Wspomnienie wyjazdu studyjnego

Napisane przez Krystyna Nowak

W tym roku w ramach poszukiwania alternatywnych źródeł dochodu dla mieszkańców obszarów wiejskich dotarliśmy do województwa pomorskiego, powiatu lęborskiego. Zatrzymaliśmy się nad samym morzem w mieście Łeba. Miejscowość położona jest nad rzekami Łebą i Chełstem,  pomiędzy dwoma jeziorami Łebsko i Sarbsko. Jezioro Łebsko stanowi granicę  dla Kaszub i dla zamieszkującego tu kiedyś ludu Słowińców. Na zachód od miasta rozciąga się wraz z ruchomymi wydmami, Słowiński Park Narodowy. Płynąc statkiem po jeziorze Łebsko i spacerując lasem w kierunku wydm słuchaliśmy z zainteresowaniem naszego przewodnika opowiadającego o historii Słowińców, bursztynie, oraz florze i faunie parku. Ruchome wydmy to ewenement przyrodniczy powstały z piasku morskiego wyrzucanego przez fale morza na brzeg. Wysuszony przez słońce i wiatr piasek jest wywiewany w głąb lądu tworząc wysokie wydmy do 40 metrów wysokości (Wydma Łącka, Wydma Biała). Piasek przenosi się coraz dalej w kierunku jeziora zasypując coraz to nowe partie lasu i roślinności. Wszystko to tworzy unikatowy, pustynny  krajobraz zwany „ Polską Saharą”.

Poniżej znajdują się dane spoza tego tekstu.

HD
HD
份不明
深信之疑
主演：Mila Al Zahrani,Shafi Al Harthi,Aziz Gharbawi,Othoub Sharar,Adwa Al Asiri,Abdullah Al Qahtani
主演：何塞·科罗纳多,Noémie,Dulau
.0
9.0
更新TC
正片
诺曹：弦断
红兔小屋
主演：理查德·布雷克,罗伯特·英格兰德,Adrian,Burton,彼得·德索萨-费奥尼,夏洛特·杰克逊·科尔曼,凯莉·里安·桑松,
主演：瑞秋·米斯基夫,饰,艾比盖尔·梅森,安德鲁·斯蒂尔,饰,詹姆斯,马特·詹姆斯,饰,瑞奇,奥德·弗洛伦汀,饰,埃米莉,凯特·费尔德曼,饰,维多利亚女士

Będąc jeszcze pod wrażeniem tego „cudu świata” a także opowieści pana przewodnika, udaliśmy się do kaszubskiej wsi  Wilkowo Nowowiejskie  w gminie Nowa Wieś Lęborska, powiat lęborski. Oczekiwał tutaj na nas jej sołtys,  Pan Leszek Wrzesień wraz z radą sołecką. Wilkowo to wieś znana z bicia rekordów. Tradycją tej wsi stało się tutaj bicie rekordów świata i osobliwości. Najdłuższą deskę świata wpisano do Księgi Guinnesa. Co roku odbywa się tutaj słynna już Majówka Wilkowska, na której bite  są nowe rekordy.  Oprócz deski można też tutaj zobaczyć: najdłuższy stół biesiadny na świecie, największą cegłę, najdłuższą hulajnogę, największy chodak, największe drewniane koło na świecie, największe diabelskie skrzypce. Ustanowiono także rekord największej polewki na świecie oraz najwięcej osób w tańcu wspólnym.

Pan Leszek Wrzesień za swoje zasługi został laureatem konkursu organizowanym przez ogólnopolski miesięcznik „Gazeta Sołecka”.  Wybrany był z pośród 12 najlepszych sołtysów w kraju i otrzymał tytuł „Sołtysa Roku 2010”.  Pan Leszek przyznaje, że to przede wszystkim zasługa wszystkich mieszkańców wsi, gdyby nie oni niewiele by się udało zrobić.

Pobyt w Wilkowie umilał nam Kaszubski Zespół Regionalny „Levino”.

W niedalekiej Ustce podziwialiśmy budownictwo szachulcowe – odrestaurowane dawne domy rybackie, będące materialnym dziedzictwem kulturowym tego regionu.

Posiłek i spacer w tajemniczej Dolinie Charlotty sprawił, że zrelaksowani wracaliśmy do Kalisza.

Organizatorzy i uczestnicy dziękują Kierownikowi Powiatowego Zespołu Doradztwa Rolniczego w Lęborku - Pani Danucie Lalce - Pawlikowskiej,  za pomoc w organizacji naszego wyjazdu. To właśnie dzięki naszym koleżankom i kolegom z innych ośrodków na terenie kraju, możemy zobaczyć to, czego nie ma w przewodnikach turystycznych, a więc „pozytywne wzorce działania mieszkańców obszarów wiejskich, oraz poznać ciekawych ludzi takich jak pan Leszek Wrzesień.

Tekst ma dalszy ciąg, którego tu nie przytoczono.